Dataset excerpt

------------------------------------------------------------------------

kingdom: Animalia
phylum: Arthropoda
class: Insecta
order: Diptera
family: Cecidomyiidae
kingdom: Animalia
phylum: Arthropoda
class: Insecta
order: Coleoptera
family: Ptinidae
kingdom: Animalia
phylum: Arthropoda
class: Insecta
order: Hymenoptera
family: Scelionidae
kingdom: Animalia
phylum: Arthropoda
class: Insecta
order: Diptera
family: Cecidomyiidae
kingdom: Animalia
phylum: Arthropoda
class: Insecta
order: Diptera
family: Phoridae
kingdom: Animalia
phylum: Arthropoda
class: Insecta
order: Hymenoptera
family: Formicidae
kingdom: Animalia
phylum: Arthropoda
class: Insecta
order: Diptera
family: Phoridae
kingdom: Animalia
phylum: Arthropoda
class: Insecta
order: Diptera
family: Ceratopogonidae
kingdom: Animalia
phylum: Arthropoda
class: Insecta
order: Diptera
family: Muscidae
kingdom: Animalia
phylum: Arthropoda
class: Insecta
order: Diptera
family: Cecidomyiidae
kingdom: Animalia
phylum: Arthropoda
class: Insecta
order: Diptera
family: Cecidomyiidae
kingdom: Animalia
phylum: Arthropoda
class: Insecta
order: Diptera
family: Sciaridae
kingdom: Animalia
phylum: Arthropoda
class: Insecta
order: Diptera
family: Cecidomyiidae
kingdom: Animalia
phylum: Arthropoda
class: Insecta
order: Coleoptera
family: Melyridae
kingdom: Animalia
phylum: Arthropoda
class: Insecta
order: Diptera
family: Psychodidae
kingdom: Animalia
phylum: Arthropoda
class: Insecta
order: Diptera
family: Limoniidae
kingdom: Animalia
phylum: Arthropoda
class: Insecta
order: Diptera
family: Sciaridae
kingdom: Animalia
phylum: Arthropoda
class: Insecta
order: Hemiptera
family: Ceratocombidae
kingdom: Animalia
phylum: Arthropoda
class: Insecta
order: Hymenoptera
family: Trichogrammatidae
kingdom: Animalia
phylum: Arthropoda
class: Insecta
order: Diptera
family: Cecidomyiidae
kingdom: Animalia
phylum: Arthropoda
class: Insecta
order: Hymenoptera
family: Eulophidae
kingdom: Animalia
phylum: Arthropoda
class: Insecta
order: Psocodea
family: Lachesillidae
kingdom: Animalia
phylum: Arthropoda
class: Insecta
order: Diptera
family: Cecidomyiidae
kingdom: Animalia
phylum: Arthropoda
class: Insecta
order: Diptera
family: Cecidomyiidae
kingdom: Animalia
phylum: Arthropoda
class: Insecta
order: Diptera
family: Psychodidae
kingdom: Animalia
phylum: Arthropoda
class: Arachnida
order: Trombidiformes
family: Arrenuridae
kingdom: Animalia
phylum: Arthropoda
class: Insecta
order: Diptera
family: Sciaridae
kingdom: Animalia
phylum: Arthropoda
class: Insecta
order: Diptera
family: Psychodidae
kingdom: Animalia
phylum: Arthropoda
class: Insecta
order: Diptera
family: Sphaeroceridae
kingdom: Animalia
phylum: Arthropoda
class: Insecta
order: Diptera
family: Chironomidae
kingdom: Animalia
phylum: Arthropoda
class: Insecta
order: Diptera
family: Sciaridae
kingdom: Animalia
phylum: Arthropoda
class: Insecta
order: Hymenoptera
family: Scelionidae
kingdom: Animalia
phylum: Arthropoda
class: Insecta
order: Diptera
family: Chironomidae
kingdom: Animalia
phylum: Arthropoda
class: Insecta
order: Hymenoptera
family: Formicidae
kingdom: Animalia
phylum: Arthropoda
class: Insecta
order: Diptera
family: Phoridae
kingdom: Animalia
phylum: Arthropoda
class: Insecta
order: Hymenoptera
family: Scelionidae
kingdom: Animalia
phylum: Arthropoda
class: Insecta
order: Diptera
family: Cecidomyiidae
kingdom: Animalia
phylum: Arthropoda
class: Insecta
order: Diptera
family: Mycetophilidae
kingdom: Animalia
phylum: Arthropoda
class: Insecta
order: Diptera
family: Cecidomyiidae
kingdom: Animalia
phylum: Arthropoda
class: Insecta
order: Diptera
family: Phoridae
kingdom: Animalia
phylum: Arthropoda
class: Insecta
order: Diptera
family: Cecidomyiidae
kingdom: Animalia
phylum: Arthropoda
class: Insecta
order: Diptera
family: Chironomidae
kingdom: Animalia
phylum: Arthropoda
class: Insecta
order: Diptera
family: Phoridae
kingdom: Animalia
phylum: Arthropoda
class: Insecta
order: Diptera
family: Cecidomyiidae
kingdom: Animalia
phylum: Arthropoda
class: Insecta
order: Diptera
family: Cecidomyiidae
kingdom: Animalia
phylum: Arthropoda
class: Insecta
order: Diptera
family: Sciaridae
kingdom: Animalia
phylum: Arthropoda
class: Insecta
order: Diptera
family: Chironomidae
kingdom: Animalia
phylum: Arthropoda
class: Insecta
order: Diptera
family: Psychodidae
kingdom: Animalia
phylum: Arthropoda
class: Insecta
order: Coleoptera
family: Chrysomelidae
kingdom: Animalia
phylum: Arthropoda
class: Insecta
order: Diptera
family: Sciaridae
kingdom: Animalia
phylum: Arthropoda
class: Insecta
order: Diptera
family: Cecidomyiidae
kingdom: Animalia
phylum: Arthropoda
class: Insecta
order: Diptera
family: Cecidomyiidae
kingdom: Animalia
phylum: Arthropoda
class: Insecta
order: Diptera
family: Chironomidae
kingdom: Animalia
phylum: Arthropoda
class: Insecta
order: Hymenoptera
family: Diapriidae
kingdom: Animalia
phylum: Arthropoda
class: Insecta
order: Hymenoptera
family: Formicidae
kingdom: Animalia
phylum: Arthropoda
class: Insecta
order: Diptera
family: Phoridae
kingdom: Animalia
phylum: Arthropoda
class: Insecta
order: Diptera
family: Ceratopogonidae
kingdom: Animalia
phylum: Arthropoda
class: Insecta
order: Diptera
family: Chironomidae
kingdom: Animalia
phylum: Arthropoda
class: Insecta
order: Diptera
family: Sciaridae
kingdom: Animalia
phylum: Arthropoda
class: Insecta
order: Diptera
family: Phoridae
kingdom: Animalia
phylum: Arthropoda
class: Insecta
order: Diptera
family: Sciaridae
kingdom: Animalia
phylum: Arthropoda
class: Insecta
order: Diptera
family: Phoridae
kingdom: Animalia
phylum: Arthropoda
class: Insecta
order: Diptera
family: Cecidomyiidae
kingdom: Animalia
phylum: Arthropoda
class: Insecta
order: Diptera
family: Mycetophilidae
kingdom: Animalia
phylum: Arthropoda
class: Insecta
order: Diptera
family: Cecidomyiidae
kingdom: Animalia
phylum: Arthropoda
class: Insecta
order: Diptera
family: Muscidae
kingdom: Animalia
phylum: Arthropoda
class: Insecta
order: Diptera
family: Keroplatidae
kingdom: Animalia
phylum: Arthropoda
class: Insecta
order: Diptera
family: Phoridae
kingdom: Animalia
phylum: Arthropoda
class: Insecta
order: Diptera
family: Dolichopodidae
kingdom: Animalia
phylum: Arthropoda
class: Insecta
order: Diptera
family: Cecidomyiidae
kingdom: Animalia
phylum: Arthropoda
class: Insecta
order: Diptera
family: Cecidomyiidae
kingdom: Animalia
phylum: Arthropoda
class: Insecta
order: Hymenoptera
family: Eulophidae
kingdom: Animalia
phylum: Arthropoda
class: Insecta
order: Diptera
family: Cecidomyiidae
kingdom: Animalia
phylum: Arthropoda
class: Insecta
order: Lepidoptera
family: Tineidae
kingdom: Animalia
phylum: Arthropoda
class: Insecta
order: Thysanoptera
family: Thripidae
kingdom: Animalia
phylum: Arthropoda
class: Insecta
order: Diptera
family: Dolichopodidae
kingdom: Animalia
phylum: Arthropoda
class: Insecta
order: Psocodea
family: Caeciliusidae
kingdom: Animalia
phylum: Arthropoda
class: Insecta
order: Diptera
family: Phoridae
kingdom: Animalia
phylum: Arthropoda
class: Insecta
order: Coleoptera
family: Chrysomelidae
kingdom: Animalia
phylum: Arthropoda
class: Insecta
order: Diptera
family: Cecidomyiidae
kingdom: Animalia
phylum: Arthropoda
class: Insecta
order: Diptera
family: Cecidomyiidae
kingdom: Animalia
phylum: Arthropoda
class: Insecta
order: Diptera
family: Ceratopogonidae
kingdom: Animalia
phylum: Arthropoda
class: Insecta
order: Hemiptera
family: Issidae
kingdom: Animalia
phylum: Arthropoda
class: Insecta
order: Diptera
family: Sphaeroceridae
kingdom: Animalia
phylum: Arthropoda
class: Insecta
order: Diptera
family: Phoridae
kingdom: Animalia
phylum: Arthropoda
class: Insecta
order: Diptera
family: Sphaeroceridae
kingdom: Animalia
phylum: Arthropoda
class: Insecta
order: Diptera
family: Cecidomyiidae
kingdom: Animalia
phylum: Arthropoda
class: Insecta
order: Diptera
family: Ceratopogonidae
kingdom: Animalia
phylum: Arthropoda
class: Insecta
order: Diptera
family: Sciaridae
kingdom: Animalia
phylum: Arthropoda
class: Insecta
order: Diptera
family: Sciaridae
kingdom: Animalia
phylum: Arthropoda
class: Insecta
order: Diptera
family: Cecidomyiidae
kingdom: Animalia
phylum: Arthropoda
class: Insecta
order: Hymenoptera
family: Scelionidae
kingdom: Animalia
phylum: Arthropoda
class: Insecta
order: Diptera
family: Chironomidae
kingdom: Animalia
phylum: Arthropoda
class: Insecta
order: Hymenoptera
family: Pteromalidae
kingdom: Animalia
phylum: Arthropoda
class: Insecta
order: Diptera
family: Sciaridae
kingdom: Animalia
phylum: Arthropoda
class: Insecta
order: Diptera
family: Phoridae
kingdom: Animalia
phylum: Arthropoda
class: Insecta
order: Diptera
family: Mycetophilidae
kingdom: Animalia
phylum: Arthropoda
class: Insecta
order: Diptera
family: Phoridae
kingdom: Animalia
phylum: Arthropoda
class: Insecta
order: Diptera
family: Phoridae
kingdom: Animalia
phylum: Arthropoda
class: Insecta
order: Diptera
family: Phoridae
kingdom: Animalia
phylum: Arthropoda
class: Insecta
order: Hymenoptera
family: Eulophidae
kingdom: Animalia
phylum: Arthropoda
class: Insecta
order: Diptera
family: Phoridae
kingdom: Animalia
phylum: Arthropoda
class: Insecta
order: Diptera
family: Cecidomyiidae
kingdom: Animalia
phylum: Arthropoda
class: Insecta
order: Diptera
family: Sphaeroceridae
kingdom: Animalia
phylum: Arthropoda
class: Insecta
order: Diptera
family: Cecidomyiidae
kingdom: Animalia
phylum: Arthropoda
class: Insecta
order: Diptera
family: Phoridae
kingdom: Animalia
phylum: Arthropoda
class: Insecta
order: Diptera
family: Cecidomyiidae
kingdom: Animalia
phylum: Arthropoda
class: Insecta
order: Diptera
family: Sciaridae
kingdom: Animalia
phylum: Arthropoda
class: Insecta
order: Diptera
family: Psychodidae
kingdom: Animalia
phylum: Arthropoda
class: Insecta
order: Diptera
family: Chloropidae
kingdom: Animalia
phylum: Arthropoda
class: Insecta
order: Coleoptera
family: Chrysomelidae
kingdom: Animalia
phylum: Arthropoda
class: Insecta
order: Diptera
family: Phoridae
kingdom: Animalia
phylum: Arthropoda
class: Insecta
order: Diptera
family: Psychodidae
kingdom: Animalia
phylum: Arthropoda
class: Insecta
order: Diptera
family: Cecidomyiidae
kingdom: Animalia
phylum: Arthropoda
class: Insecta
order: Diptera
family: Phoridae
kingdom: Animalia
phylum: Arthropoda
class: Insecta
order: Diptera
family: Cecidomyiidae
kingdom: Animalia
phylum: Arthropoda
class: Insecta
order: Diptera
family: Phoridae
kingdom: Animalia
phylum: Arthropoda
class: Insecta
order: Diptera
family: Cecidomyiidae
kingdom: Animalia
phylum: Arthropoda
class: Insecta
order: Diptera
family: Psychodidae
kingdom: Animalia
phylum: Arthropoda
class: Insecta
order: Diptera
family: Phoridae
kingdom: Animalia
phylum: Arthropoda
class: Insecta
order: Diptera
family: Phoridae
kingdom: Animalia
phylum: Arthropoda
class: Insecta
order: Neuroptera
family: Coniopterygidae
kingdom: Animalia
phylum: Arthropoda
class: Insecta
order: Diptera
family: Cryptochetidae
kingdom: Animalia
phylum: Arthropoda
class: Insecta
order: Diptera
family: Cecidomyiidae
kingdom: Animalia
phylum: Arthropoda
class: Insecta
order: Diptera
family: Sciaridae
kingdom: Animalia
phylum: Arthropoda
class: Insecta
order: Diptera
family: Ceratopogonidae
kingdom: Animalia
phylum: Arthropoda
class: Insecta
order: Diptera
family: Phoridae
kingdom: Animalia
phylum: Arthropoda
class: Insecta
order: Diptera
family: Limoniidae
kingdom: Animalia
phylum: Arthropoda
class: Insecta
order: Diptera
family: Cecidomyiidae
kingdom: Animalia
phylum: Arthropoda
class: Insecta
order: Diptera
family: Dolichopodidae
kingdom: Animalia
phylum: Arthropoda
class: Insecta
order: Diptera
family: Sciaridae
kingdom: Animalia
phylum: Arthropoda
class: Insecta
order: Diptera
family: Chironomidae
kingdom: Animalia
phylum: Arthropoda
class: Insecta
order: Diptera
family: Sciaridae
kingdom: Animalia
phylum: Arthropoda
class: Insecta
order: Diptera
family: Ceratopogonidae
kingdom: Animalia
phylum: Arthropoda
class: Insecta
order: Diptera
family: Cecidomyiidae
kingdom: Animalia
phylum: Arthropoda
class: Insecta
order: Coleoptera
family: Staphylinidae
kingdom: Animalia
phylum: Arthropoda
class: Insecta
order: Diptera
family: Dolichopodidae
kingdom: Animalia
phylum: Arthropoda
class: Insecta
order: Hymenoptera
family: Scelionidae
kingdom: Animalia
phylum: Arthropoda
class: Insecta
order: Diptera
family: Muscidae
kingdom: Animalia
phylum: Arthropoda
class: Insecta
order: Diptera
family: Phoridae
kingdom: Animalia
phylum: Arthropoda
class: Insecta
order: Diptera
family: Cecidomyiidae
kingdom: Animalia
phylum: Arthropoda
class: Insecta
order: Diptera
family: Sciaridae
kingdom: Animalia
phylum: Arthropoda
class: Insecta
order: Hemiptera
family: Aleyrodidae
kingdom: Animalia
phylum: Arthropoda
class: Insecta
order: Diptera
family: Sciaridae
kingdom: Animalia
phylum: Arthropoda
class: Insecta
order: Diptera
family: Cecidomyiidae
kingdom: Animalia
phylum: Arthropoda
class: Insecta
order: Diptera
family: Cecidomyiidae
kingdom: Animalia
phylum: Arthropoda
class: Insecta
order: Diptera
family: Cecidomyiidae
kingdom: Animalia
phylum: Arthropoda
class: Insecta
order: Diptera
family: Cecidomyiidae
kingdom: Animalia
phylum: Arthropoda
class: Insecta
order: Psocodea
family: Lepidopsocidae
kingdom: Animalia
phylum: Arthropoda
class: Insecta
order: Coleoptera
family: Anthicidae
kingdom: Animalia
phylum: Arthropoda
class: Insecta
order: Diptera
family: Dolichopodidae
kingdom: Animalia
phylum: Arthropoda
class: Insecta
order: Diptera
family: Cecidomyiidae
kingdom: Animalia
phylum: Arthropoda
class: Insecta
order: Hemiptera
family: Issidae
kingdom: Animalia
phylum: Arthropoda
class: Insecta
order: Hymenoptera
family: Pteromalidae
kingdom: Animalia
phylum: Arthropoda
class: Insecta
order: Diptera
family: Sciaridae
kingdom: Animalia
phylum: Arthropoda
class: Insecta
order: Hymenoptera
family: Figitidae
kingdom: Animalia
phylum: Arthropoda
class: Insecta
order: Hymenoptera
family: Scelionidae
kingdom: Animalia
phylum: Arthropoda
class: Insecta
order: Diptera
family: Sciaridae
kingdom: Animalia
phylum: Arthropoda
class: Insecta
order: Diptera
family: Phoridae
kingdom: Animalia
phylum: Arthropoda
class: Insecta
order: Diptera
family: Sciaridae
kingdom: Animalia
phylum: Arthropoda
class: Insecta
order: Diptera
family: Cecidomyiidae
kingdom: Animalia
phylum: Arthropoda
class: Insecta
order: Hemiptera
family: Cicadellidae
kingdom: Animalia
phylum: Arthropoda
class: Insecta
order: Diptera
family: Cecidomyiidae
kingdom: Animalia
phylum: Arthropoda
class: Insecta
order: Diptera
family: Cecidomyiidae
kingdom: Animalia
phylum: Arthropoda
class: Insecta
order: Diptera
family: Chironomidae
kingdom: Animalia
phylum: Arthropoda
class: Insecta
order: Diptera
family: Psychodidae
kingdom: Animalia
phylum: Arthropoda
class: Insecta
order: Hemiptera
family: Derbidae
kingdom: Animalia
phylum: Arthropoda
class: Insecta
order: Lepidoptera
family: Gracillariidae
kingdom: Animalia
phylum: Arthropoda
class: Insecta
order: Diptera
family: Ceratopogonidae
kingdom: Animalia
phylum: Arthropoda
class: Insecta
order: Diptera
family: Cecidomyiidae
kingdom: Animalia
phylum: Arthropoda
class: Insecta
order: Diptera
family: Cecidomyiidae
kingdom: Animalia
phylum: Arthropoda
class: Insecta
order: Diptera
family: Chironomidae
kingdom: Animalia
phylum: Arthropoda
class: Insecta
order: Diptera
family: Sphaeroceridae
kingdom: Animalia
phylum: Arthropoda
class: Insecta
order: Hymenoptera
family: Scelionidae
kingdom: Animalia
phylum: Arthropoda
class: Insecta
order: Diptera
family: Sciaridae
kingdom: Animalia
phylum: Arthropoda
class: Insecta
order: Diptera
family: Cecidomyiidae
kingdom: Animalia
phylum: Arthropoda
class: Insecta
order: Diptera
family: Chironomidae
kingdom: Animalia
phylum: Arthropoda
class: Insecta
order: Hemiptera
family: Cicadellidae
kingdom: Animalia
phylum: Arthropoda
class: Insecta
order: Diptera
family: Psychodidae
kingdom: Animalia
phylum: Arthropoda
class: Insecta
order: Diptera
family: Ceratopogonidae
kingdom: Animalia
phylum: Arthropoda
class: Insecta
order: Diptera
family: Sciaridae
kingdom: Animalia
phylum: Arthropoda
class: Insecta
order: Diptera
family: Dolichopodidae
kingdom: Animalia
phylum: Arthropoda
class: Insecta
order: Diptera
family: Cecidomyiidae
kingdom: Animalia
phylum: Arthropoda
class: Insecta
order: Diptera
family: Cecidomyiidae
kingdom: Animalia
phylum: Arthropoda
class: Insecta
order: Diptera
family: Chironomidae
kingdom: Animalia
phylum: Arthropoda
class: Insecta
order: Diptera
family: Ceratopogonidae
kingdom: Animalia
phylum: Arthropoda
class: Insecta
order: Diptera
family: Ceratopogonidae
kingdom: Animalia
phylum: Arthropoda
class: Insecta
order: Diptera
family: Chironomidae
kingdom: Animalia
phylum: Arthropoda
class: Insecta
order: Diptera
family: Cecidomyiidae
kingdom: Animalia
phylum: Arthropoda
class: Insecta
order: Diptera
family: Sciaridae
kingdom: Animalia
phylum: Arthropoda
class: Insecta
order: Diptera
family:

------------------------------------------------------------------------

> [Problem requirements] Render the entries from the start through the line containing "family: Trichogrammatidae", inclusive, as a two-column CSV with the headers "field" and "value", one row per entry. Put each field in double quotes and replace any line breaks inside it with spaces.

> [Output]
field,value
"kingdom:","Animalia"
"phylum:","Arthropoda"
"class:","Insecta"
"order:","Diptera"
"family:","Cecidomyiidae"
"kingdom:","Animalia"
"phylum:","Arthropoda"
"class:","Insecta"
"order:","Coleoptera"
"family:","Ptinidae"
"kingdom:","Animalia"
"phylum:","Arthropoda"
"class:","Insecta"
"order:","Hymenoptera"
"family:","Scelionidae"
"kingdom:","Animalia"
"phylum:","Arthropoda"
"class:","Insecta"
"order:","Diptera"
"family:","Cecidomyiidae"
"kingdom:","Animalia"
"phylum:","Arthropoda"
"class:","Insecta"
"order:","Diptera"
"family:","Phoridae"
"kingdom:","Animalia"
"phylum:","Arthropoda"
"class:","Insecta"
"order:","Hymenoptera"
"family:","Formicidae"
"kingdom:","Animalia"
"phylum:","Arthropoda"
"class:","Insecta"
"order:","Diptera"
"family:","Phoridae"
"kingdom:","Animalia"
"phylum:","Arthropoda"
"class:","Insecta"
"order:","Diptera"
"family:","Ceratopogonidae"
"kingdom:","Animalia"
"phylum:","Arthropoda"
"class:","Insecta"
"order:","Diptera"
"family:","Muscidae"
"kingdom:","Animalia"
"phylum:","Arthropoda"
"class:","Insecta"
"order:","Diptera"
"family:","Cecidomyiidae"
"kingdom:","Animalia"
"phylum:","Arthropoda"
"class:","Insecta"
"order:","Diptera"
"family:","Cecidomyiidae"
"kingdom:","Animalia"
"phylum:","Arthropoda"
"class:","Insecta"
"order:","Diptera"
"family:","Sciaridae"
"kingdom:","Animalia"
"phylum:","Arthropoda"
"class:","Insecta"
"order:","Diptera"
"family:","Cecidomyiidae"
"kingdom:","Animalia"
"phylum:","Arthropoda"
"class:","Insecta"
"order:","Coleoptera"
"family:","Melyridae"
"kingdom:","Animalia"
"phylum:","Arthropoda"
"class:","Insecta"
"order:","Diptera"
"family:","Psychodidae"
"kingdom:","Animalia"
"phylum:","Arthropoda"
"class:","Insecta"
"order:","Diptera"
"family:","Limoniidae"
"kingdom:","Animalia"
"phylum:","Arthropoda"
"class:","Insecta"
"order:","Diptera"
"family:","Sciaridae"
"kingdom:","Animalia"
"phylum:","Arthropoda"
"class:","Insecta"
"order:","Hemiptera"
"family:","Ceratocombidae"
"kingdom:","Animalia"
"phylum:","Arthropoda"
"class:","Insecta"
"order:","Hymenoptera"
"family:","Trichogrammatidae"